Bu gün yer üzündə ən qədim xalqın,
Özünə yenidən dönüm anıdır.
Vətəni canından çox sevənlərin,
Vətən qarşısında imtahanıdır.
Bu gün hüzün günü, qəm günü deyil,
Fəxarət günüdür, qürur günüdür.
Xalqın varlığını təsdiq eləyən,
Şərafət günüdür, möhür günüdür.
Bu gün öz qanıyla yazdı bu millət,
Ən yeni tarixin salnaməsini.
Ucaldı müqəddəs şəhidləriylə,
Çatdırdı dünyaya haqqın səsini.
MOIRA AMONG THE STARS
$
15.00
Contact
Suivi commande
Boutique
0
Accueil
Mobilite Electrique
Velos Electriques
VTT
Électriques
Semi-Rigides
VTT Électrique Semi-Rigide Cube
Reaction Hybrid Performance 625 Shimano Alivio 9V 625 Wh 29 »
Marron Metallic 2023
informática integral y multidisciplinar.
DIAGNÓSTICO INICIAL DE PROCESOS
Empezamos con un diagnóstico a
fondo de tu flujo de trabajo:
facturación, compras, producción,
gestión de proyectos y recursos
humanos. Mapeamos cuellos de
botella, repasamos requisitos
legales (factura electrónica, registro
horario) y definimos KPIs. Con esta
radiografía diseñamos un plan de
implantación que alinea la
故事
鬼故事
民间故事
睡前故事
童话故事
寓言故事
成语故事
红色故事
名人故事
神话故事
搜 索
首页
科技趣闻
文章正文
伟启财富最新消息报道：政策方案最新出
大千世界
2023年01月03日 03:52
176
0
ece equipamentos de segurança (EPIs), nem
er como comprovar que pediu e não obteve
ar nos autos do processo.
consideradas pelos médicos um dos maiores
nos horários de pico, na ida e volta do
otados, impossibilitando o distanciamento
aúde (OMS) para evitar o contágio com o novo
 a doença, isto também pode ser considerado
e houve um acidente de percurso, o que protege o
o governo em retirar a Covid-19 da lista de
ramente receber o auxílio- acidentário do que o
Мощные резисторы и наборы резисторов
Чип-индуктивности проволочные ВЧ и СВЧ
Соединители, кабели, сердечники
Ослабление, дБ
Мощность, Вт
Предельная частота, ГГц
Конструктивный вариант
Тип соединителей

WORK REQUEST: In the material above, which lines contain "Semi"? Copy each of them.

ANSWER BOX:
Semi-Rigides
VTT Électrique Semi-Rigide Cube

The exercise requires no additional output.